Recorded data:
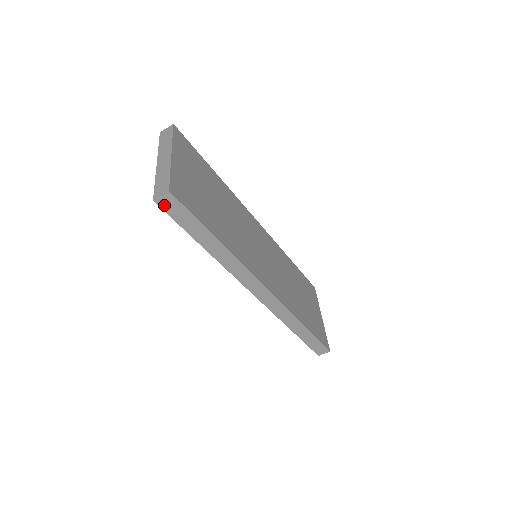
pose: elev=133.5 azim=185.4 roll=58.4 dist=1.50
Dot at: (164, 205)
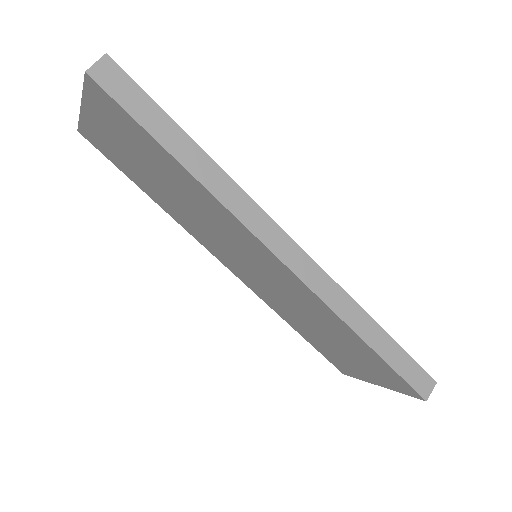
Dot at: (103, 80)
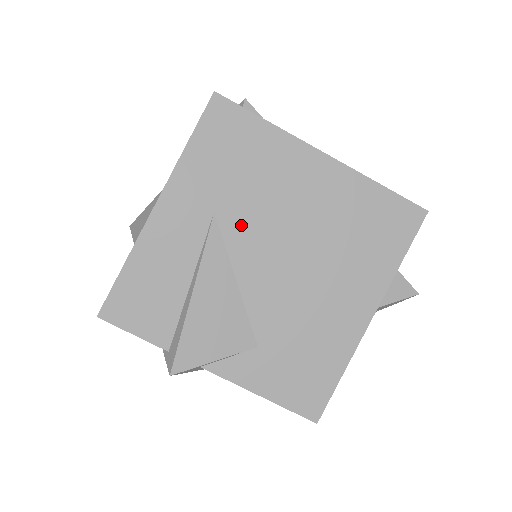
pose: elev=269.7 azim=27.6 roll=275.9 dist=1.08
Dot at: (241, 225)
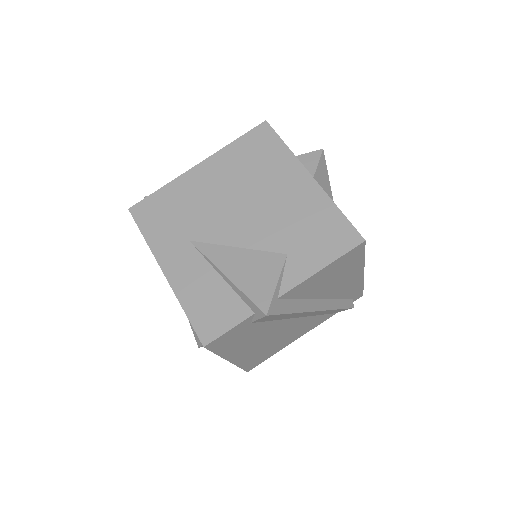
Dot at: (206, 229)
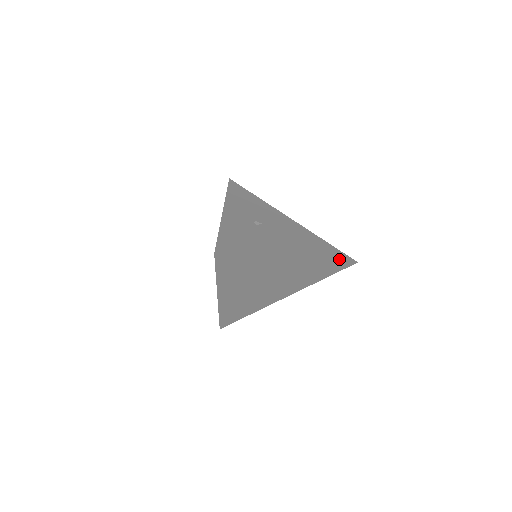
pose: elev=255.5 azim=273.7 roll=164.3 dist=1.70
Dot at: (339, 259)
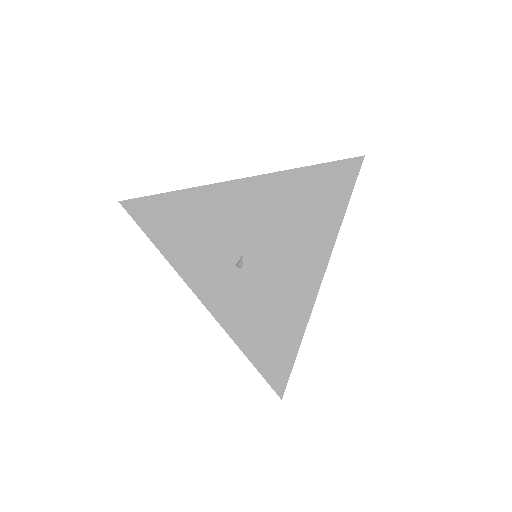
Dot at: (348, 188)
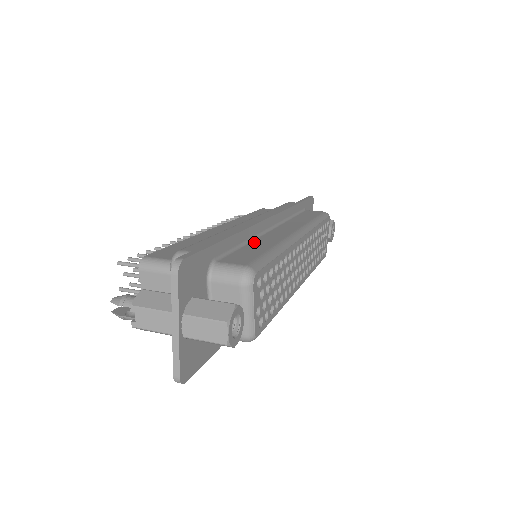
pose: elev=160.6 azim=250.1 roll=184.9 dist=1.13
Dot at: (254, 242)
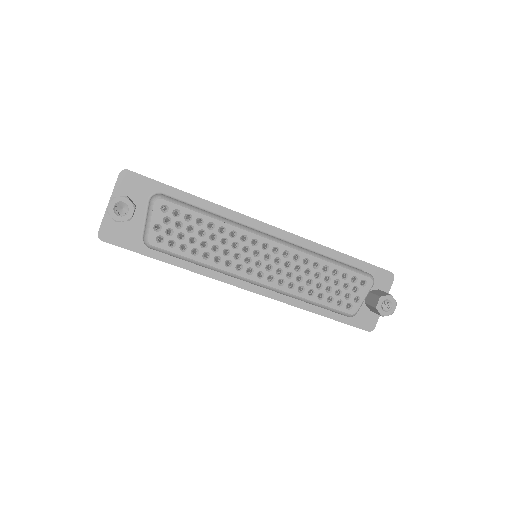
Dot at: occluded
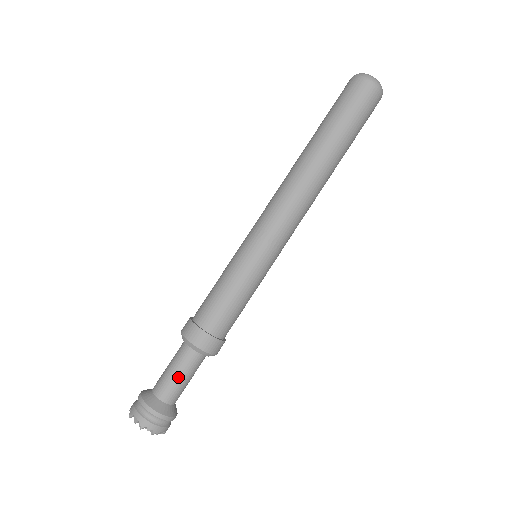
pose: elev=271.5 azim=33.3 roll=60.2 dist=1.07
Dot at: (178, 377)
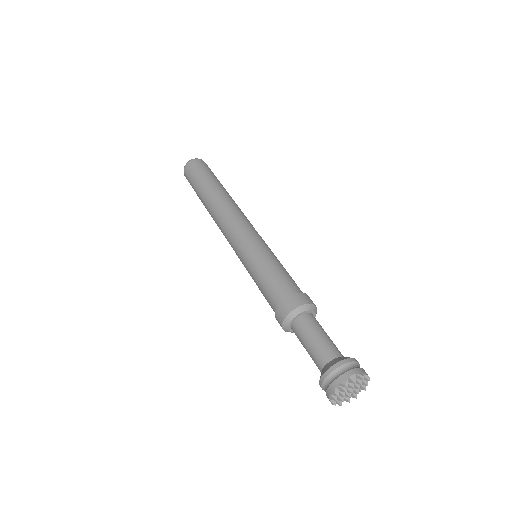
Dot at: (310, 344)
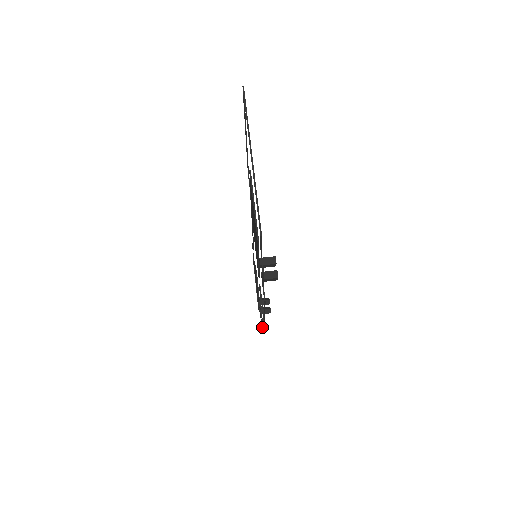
...
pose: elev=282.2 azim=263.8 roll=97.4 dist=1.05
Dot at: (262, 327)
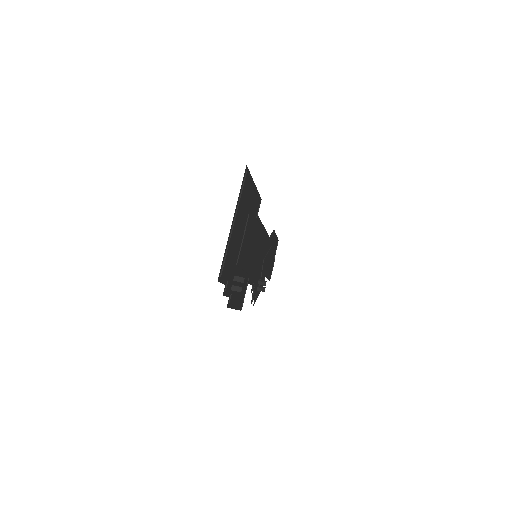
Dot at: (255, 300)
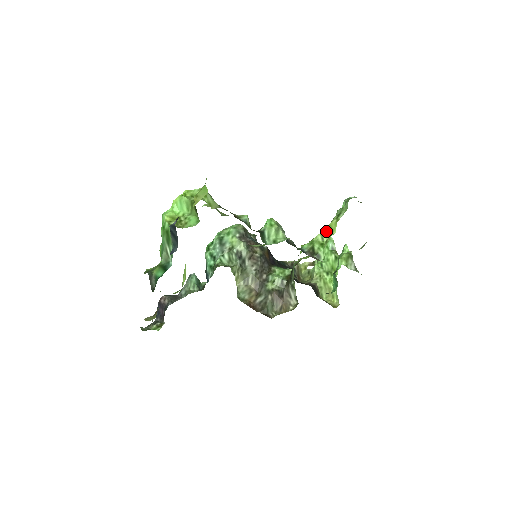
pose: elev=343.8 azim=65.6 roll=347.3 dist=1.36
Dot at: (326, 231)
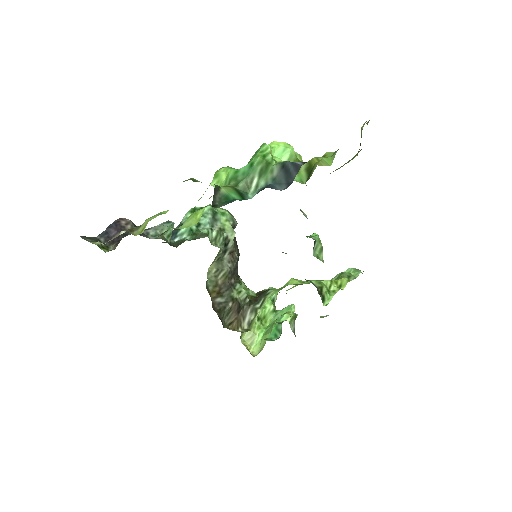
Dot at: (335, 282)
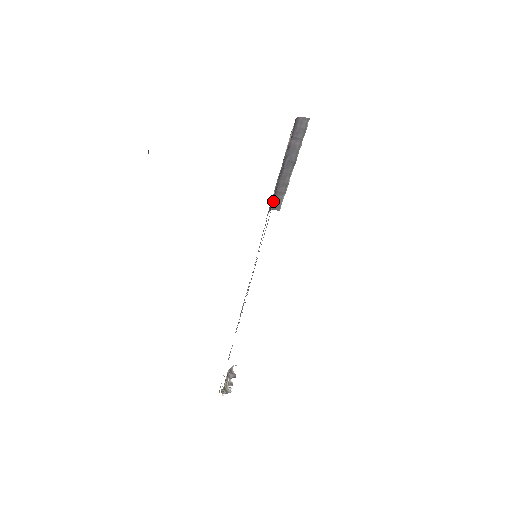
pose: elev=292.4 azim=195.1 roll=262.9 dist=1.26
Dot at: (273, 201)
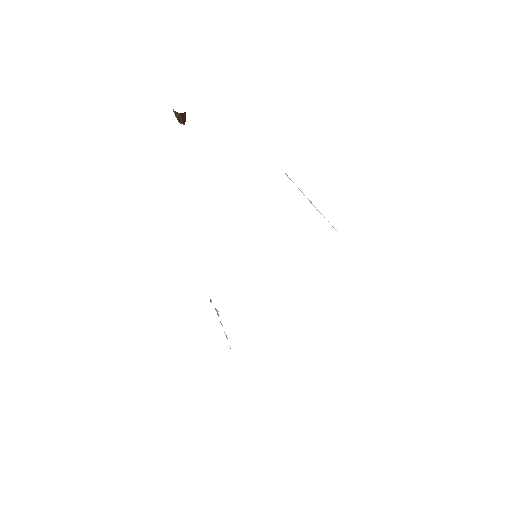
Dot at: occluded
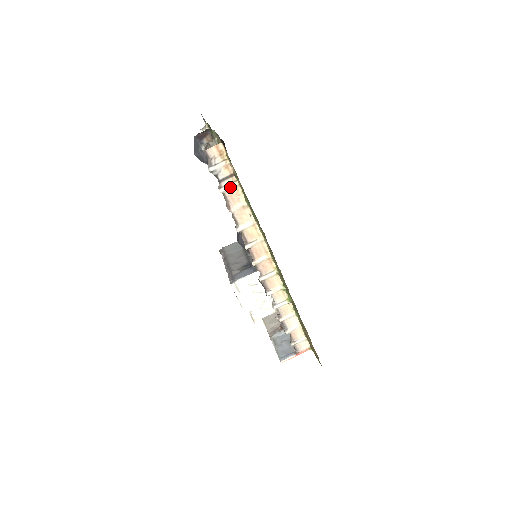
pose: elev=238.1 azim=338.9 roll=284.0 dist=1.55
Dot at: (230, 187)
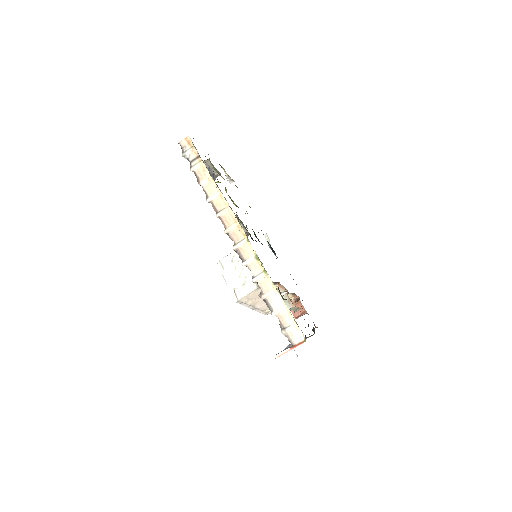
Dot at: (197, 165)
==
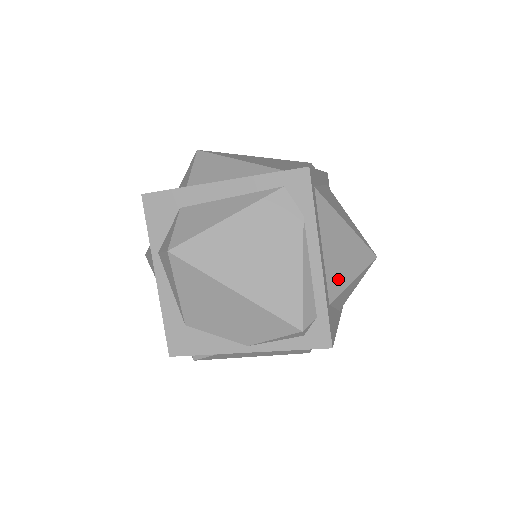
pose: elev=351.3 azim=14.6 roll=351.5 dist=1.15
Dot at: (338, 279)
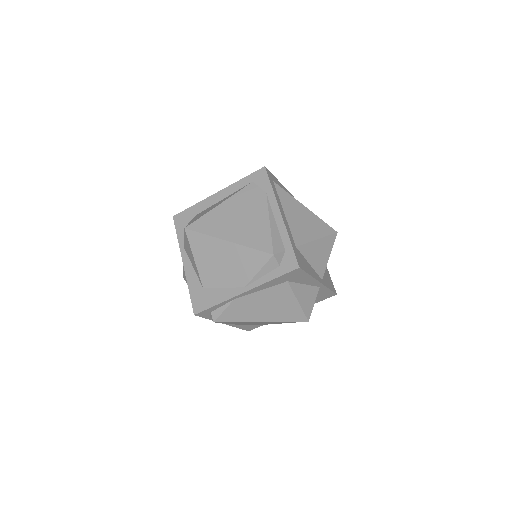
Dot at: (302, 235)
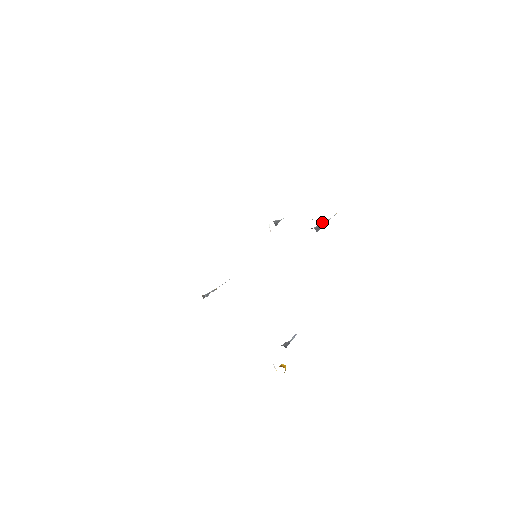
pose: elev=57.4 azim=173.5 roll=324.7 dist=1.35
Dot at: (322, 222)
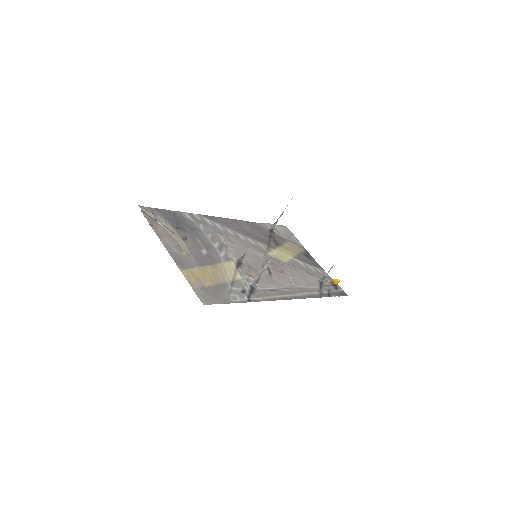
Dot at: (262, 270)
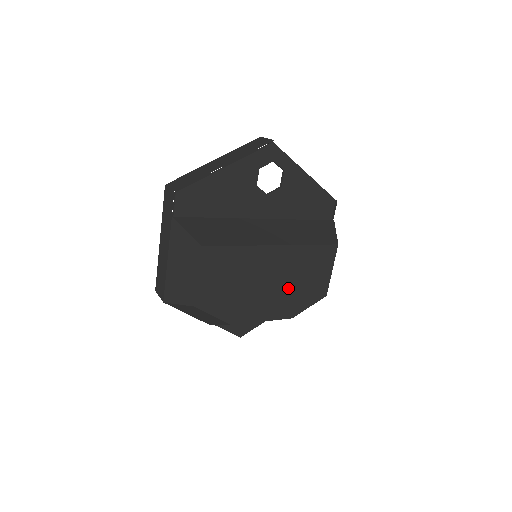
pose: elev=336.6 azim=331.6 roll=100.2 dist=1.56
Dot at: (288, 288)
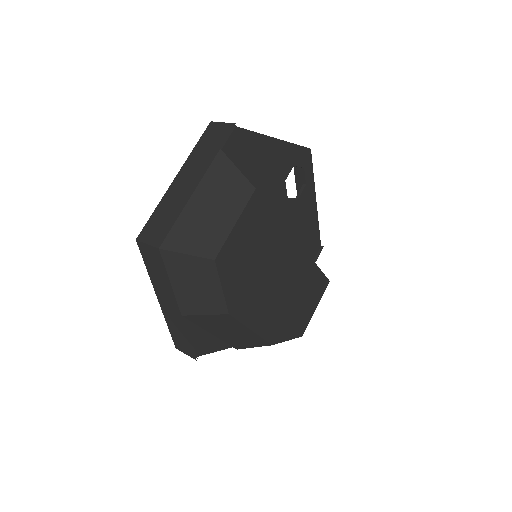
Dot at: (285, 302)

Exercise details: Can you copy out the listing above from the line holding "pose: elev=133.5 azim=185.4" through the line holding "Dot at: (310, 344)", inclusive, without the pictures?

Reply:
pose: elev=133.5 azim=185.4 roll=58.4 dist=1.50
Dot at: (164, 205)
Dot at: (103, 80)
pose: elev=269.7 azim=27.6 roll=275.9 dist=1.08
Dot at: (241, 225)
Dot at: (206, 229)
pose: elev=255.5 azim=273.7 roll=164.3 dist=1.70
Dot at: (339, 259)
Dot at: (348, 188)
pose: elev=160.6 azim=250.1 roll=184.9 dist=1.13
Dot at: (254, 242)
Dot at: occluded
pose: elev=271.5 azim=33.3 roll=60.2 dist=1.07
Dot at: (178, 377)
Dot at: (310, 344)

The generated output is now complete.